“Here, in this very house! waiting, longing to see you! to ease your conscience of its burden, and tell you that she freely forgives everything!”

“Can she?” the trembling husband breathed in an awed tone.

“Come and see,” Geoffrey returned, and taking him by the arm, he led him toward the parlor where Margery was anxiously awaiting him, her patience nearly exhausted by the long delay.

Reaching the door Geoffrey opened it, pushed Jack inside the room, then shut the two in together.

“Jack!”

“Madge! my girl!”

The glad, fond cry of the wife, restored at last to her long-sought loved one, the pleading, repentant intonation of the erring husband, were the only sounds that he caught, as he turned away, and with tears in his eyes, went out alone into the quiet summer night leaving them in their joy.

Two hours later, Jack came to seek him, but he walked like a drunken man, weakly and unsteadily.

His unexpected happiness was almost more than he had strength to bear, and he seemed weak and shaken as if from a long illness; but on his rough and weather-beaten face there was a look of peace and joy that Geoffrey never forgot.

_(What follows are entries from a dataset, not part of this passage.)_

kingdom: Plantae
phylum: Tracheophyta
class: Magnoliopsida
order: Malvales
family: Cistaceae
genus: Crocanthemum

“Master Geoffrey,” he said, in an humble tone, though there was a ring of gratitude and gladness in it; “it’s all right at last, thank God! I’ll never say there ain’t a God again. I can face the whole world, now that my Madge lives and loves me the same as ever. I can breathe free once more, since I know her blood ain’t on my hands—oh! it’s too good a’most to be true!” he continued, drawing a long, full breath, “and bless ye, sir, all I’ve got in the world wouldn’t pay ye what I owe ye.”